Only a little less obvious was that the US suddenly needed an ally other than Israel to be involved–Israel was really good at indiscriminate bombing campaigns, but it didn’t so much care about all that other stuff. Trump had not consulted with or advised NATO, or the Saudis, or really anyone at all. They certainly knew about it, as Trump’s Mar-a-Lago opsec was tantamount to yelling state secrets at each other across a ballroom, but they were not asked if they thought it was a good idea, or if they would consider helping with the murder. So Trump took a brief pause from berating and alienating allies in order to cajole, beg and threaten allies into lending a hand.
They said “Fuck you” without even thinking about it, and once they did, they found more elaborate and fun was to say “Fuck you.”
This led Trump to do what Trump does best: mumble at how poorly Trump has been treated, repeatedly, disjointedly and in front of cameras. He was poorly treated in that the allies didn’t help, he was poorly treated because he never needed the allies help, he was poorly treated and please will the allies help, and he was poorly treated because he never asked please will the allies help.
And it’s been a month now, and he commanded network television time last night in which to–no one can quite tell? The NYT and the like sane-washed the speech into something resembling coherence, but that’s the lives they have chosen. What he actually did was do his tight-19, an art performance of his greatest social media posts, all while looking and sounding markedly not well.
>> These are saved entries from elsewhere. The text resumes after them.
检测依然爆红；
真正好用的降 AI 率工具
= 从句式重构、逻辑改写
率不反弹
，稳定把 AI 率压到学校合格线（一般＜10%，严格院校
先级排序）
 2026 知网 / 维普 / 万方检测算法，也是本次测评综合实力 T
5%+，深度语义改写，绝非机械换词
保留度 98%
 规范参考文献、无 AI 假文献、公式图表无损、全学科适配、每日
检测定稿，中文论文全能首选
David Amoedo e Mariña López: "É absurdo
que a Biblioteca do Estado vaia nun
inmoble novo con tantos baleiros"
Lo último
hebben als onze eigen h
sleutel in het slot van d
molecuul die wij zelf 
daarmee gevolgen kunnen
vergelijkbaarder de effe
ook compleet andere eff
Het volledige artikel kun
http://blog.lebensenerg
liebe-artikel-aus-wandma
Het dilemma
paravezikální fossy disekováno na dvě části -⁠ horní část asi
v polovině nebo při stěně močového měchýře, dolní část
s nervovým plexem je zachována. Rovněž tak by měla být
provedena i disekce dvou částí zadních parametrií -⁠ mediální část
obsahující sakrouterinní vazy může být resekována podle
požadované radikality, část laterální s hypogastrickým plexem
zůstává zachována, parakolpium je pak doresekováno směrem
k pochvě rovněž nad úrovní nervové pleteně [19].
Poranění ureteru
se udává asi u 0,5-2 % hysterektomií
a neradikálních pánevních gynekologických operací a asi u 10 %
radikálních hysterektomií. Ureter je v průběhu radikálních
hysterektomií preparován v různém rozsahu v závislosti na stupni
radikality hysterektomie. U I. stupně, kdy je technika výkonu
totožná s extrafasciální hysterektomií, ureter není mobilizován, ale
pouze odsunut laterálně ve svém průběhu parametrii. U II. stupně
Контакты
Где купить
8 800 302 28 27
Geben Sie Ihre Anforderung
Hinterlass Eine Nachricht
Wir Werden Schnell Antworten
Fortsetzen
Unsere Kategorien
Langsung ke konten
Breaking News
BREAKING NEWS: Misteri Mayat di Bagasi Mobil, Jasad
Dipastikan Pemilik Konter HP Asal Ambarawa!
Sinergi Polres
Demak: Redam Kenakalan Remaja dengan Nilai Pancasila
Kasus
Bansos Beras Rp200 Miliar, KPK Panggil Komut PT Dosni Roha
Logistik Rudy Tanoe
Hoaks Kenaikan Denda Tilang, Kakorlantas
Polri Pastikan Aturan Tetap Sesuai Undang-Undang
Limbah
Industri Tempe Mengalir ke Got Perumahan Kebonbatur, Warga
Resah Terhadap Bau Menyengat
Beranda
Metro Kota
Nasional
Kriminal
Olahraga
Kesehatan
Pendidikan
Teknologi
But! He got his murder, and plenty of it! His sycophants clapped and compared him to Jesus, and the news that Boomers consume nervously tiptoed around this single fact, which is the fact that I am writing this in order to keep in my head:
Donald Trump wants to write his name in gold in the history books, and also Donald Trump wants people to be murdered because he decided that they should be murdered. He doesn’t care if he starts either or both of a global depression and World War 3.
He wants what he wants and no one in either party in a position to stop him has the courage to do so.